> _INPUT FOR THIS TASK_
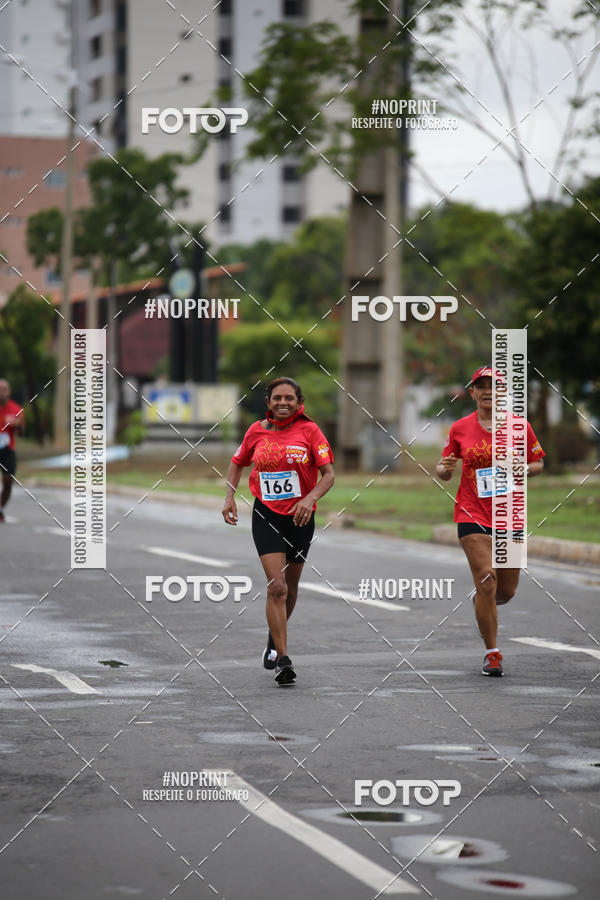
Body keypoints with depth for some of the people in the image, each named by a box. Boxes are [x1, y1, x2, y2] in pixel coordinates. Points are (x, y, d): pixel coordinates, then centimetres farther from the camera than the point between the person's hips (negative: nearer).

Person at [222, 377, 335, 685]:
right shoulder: (257, 431, 1)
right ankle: (283, 660, -15)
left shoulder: (309, 430, -6)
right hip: (266, 516, 0)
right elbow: (237, 463, 17)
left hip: (299, 517, 0)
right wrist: (230, 497, 3)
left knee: (290, 587, 13)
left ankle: (273, 644, 38)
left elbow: (329, 474, -8)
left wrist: (310, 498, -25)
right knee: (276, 586, -14)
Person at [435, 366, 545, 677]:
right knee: (486, 580, -15)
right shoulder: (460, 428, 2)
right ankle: (492, 654, -5)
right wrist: (445, 468, -14)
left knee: (506, 591, 6)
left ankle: (486, 600, 45)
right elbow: (443, 472, 10)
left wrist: (523, 469, -12)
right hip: (472, 514, -2)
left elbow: (538, 464, 10)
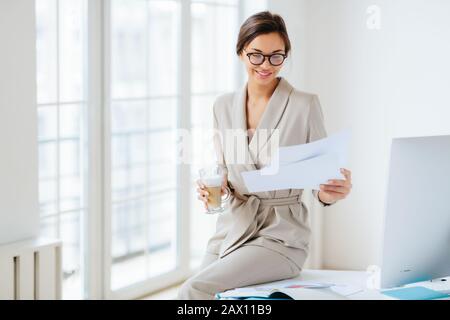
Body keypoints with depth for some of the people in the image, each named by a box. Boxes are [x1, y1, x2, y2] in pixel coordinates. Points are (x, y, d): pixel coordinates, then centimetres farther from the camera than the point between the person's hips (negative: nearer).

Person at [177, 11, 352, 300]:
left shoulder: (305, 105, -6)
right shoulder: (223, 106, 9)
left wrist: (331, 193, -26)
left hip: (281, 235, -5)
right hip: (231, 230, 5)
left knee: (193, 291, -25)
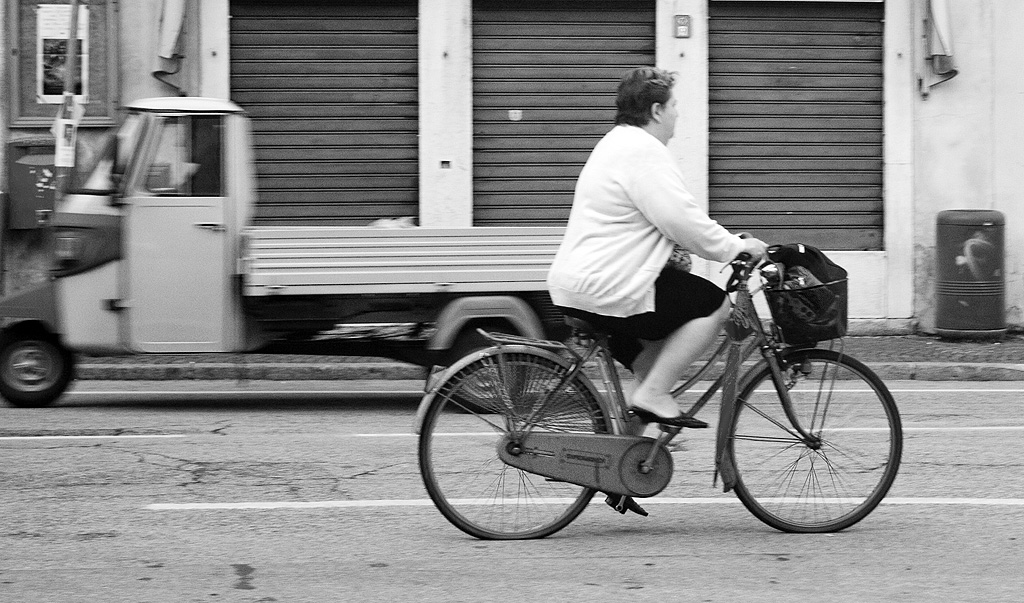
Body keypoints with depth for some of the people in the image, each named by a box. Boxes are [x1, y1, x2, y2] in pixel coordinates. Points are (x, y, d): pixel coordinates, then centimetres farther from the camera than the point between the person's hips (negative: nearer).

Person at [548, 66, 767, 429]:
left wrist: (727, 243, 17)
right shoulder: (645, 153, -15)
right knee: (713, 305, -6)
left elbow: (669, 217, 25)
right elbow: (683, 222, -20)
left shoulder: (617, 142, 20)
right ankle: (652, 395, -7)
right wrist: (734, 247, -7)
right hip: (605, 289, -11)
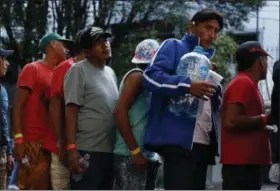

> _WORK REQUEST_
Return every line of the entries above word for word, leaving out the pictures.

> _RESULT BELOW_
Body keypoints with depth for some of the people in the image, each named by a box. Boxes are [x1, y1, x2, y2] in pixel coordinates. Points are (x, y, d): pixel coordinates, then centimetres farther from the camera than the point between the person's hips (negative: nearer).

Person at [222, 377, 335, 685]:
right shoulder: (257, 431, 1)
right ankle: (283, 660, -15)
left shoulder: (309, 430, -6)
right hip: (266, 516, 0)
right elbow: (237, 463, 17)
left hip: (299, 517, 0)
right wrist: (230, 497, 3)
left knee: (290, 587, 13)
left ankle: (273, 644, 38)
left elbow: (329, 474, -8)
left wrist: (310, 498, -25)
right knee: (276, 586, -14)
Person at [435, 366, 545, 677]:
right knee: (486, 580, -15)
right shoulder: (460, 428, 2)
right ankle: (492, 654, -5)
right wrist: (445, 468, -14)
left knee: (506, 591, 6)
left ankle: (486, 600, 45)
right elbow: (443, 472, 10)
left wrist: (523, 469, -12)
right hip: (472, 514, -2)
left elbow: (538, 464, 10)
Body keypoints with depth for some of the people in the image, each named by a box. Boxes are [x1, y1, x2, y2] in pixel coordinates. Points are (x, y, d): pixel coordinates, then centimetres farther from the camera than the point between the person's hips (negative: nearer).

Person at [177, 11, 352, 300]:
left shoulder: (305, 105, -6)
right shoulder: (223, 106, 9)
left wrist: (331, 193, -26)
left hip: (281, 235, -5)
right hip: (231, 230, 5)
left knee: (193, 291, -25)
Body keypoints with depth for some of the people in the image, each named by a box. Boxes are [x1, y1, x2, y2] in pixel coordinates. Points are (x, y, d): pixel coordinates, then centimetres farther from the camera than the point between the person's hips (negative: nearer).

Person at [548, 66, 767, 429]:
left wrist: (727, 243, 17)
right shoulder: (645, 153, -15)
right knee: (713, 305, -6)
left elbow: (669, 217, 25)
right elbow: (683, 222, -20)
left shoulder: (617, 142, 20)
right ankle: (652, 395, -7)
right wrist: (734, 247, -7)
right hip: (605, 289, -11)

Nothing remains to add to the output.